While she’ll use a car for work when she qualifies as a disabled care assistant, it will also be a big social boon. Relying on others for lifts in the pandemic "just gets really tedious" she said. Byrne has her test on July 31 and, assuming she passes, is one of the lucky ones who won’t need to buy a car — because she’s inherited a Toyota Aurion from her grandparents.
Car companies are responding to the twin anxieties of pandemic exposure and environmental degradation with beefed up marketing efforts. Ford, for instance, has been pitching its Lincoln SUV as a car that can provide a "sanctuary" space with serene lighting, aromatherapy and what one company designer calls "in-vehicle experiences that don’t involve driving."
 
At the same time, traditional auto makers are keen to brandish their green credentials.
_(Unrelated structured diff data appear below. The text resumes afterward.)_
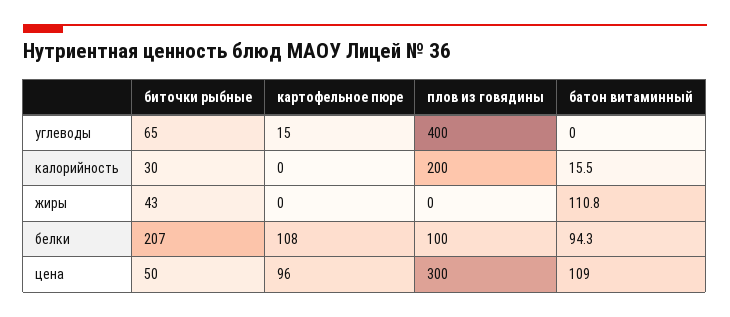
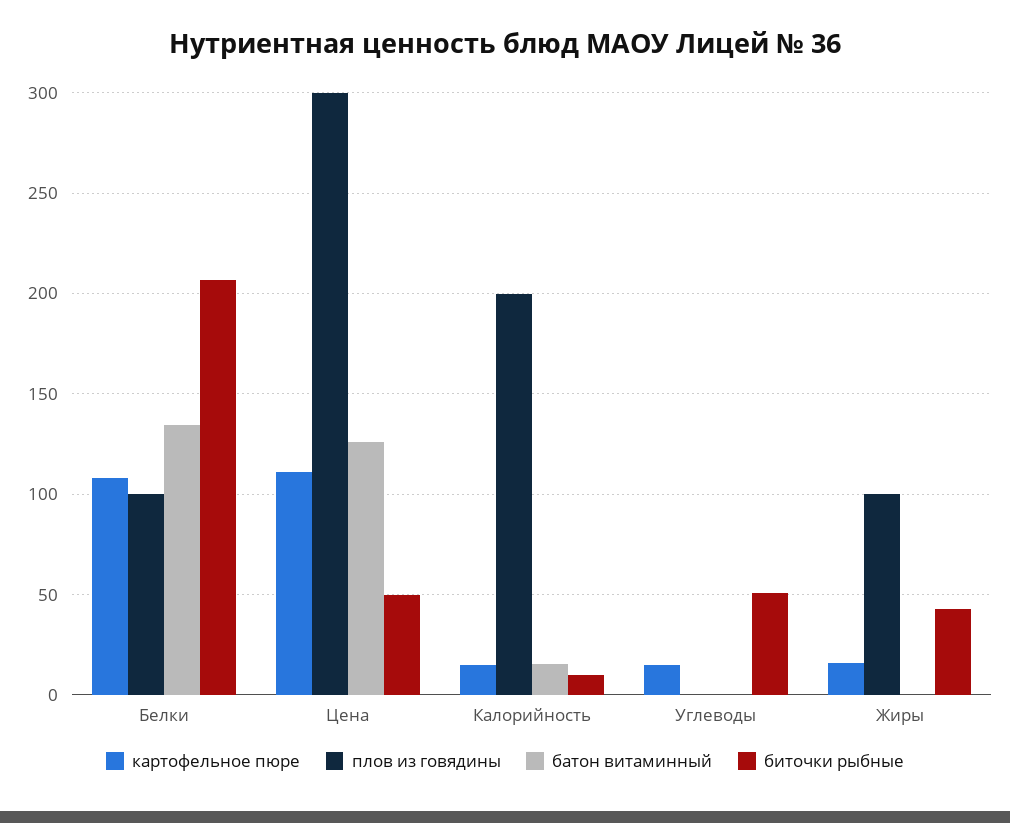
  {
    "биточки рыбные": {
-     "углеводы": 65,
+     "углеводы": 50,
-     "калорийность": 30,
+     "калорийность": 10,
      "жиры": 43,
      "белки": 207,
      "цена": 50
    },
    "картофельное пюре": {
      "углеводы": 15,
-     "калорийность": 0,
+     "калорийность": 15,
-     "жиры": 0,
+     "жиры": 15,
      "белки": 108,
-     "цена": 96
+     "цена": 110
    },
    "плов из говядины": {
-     "углеводы": 400,
+     "углеводы": 0,
      "калорийность": 200,
-     "жиры": 0,
+     "жиры": 100,
      "белки": 100,
      "цена": 300
    },
    "батон витаминный": {
      "углеводы": 0,
      "калорийность": 15.5,
-     "жиры": 110.8,
+     "жиры": 0,
-     "белки": 94.3,
+     "белки": 135,
-     "цена": 109
+     "цена": 125
    }
  }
On Friday, BMW AG started series production of its iX SUV at a plant near Munich. The plant has an entire sustainability portfolio that includes energy-efficient installations and something the firm calls "packaging planning". 
 
Even before the pandemic, younger would-be homebuyers on the hunt for affordable accommodation had been venturing further away from big city centers and locations with dense public transport systems. That trend has accelerated in the wake of Covid as workers newly able to work at least some of the time from home fan out into smaller cities and suburbs, where owning a car is seen as more normal.
 
Yet if the trend of remote work persists and more people buy cars, that may not mean more congestion on roads. So far in the U.S. at least, the booming interest in cars hasn’t meant more miles being driven on aggregate as people take fewer trips overall.
 
"A resurgence of car ownership might be more of the story versus a resurgence of car usage," said Michael Brisson, a senior economist at Moody’s Analytics in the U.S. "People may want the ability to travel and may be taking more short trips, but I can’t see anywhere that shows they are driving more miles."